About 15 minutes out from the Red Cow we enter the motorway proper, the road reducing to two lanes and the permitted maximum increasing to 120km/h.

Traffic is light and the journey uneventful as the motorway passes Kildare, the Curragh and Newbridge.

At junction 17 for Portlaoise we have travelled about 79km in 45 minutes and past the “old” Cork junction through Abbeyleix and Durrow.

As it is early and the new road is not open we stop the clock.

At the opening ceremony Taoiseach Brian Cowen praised Mary White of the Abbeyleix Tidy Towns Committee who he says managed in just four minutes on television “to name every business in Abbeyleix”.

There is a wait after the speeches while the road is cleared by gardaÍ and at about 3.30pm we are back at junction 17. We restart the clock and at the toll plaza cars are queuing five deep.

The electronic tag allows us to use the express lane and NRA spokesman Seán ONeill later explains that that “level of service” agreements with operator the Celtic Roads Group mean that if queues build up, the barriers must be opened letting cars through free.

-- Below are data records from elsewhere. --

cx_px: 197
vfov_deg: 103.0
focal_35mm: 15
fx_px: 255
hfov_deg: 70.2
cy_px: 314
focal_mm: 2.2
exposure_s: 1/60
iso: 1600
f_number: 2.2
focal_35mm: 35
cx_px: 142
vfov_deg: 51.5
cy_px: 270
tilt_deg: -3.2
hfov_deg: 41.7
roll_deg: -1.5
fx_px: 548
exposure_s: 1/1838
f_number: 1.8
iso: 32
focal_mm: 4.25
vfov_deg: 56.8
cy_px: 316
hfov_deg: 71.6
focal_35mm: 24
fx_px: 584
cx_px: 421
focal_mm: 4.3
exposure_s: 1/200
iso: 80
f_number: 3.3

We arrive at the M7/M8 junction. We calculate this is 55 minutes from the Red Cow if we had travelled continuously.

From here for another 14 kilometres crowds line the overbridges to see the traffic on the new road, after three years of construction.

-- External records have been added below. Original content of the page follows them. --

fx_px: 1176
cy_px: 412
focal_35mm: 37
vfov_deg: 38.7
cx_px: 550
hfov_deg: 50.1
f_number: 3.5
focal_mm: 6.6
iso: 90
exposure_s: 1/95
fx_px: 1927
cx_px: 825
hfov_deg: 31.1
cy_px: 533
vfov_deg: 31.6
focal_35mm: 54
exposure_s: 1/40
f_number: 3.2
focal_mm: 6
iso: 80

We pass the Goul river and traffic slows considerably, the first of a number of seemingly inexplicable slows on the remainder of the journey.

The new road including the toll plaza has taken 28 minutes to traverse, from the Portlaoise junction 17 to the tie-in with the existing motorway at Cullahill. We calculate it is 73 minutes from the Red Cow.

South of Cullahill the traffic increases, perhaps because we are now on motorway which has been open since 2008 and we have been joined by the “old” Cork road.

As we cross the river Blackwater we calculate it is 160 minutes from the Red Cow. Fourteen kilometres later we pass the Fermoy toll which deducts €1.90 and about 13 kilometres on we are at the Dunkettle interchange.

By the clock we have travelled for 178 minutes. We could do better on a different day.